Last week, the National Labor Relations Board accused a New York nonprofit of illegally firing five employees after they went on Facebook to criticize working conditions. Federal law allows employees to talk with co-workers about their jobs and working conditions without reprisal. In this case, Hispanics United of Buffalo claims that one employee posted a comment on Facebook pointing fingers at co-workers for not doing enough to help clients. Other employees defended their job performance and in turn, pointed their fingers at the nonprofit for workload and staffing problems.
Hispanics United of Buffalo claims the Facebook flurry constituted harassment of the employee. The NLRB believes that using social media is no different that employees chatting around the water cooler. Is the NLRB right?
The hearing for this case is later in June. It will be interesting if this case moves on or if it settles like a few others have already done (I’m betting that it settles).
Until the courts provide a ruling one way or another, I always remind employees of the following:
Be careful who your “friends” are.
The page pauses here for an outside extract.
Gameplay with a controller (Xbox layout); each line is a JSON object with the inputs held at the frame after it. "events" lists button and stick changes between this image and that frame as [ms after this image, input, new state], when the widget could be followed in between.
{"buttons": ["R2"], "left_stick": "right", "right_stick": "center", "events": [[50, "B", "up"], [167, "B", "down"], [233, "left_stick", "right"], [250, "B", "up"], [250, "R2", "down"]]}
The blurry line between professional and personal lives is getting even less clear. Some claim it will completely converge in the near future. I hope not. For now, when using Facebook or other social media for personal use, don’t forget who can view your comments. We’ve all heard stories of employees calling in sick and then posting their day-at-the-beach pictures, forgetting that their manager was one of their “friends” online. That’s just plain dumb. Have a little virtual self-awareness.
Also, keep yourself safe by keeping the negative stuff offline. Whether it is complaining about your lazy co-workers, your micromanaging boss, your cheap employer, or even the horrible coffee in the break room, just leave it all behind. Save those comments for when you’re offline. Until an official ruling comes out, try not make yourself part of some legal precedent.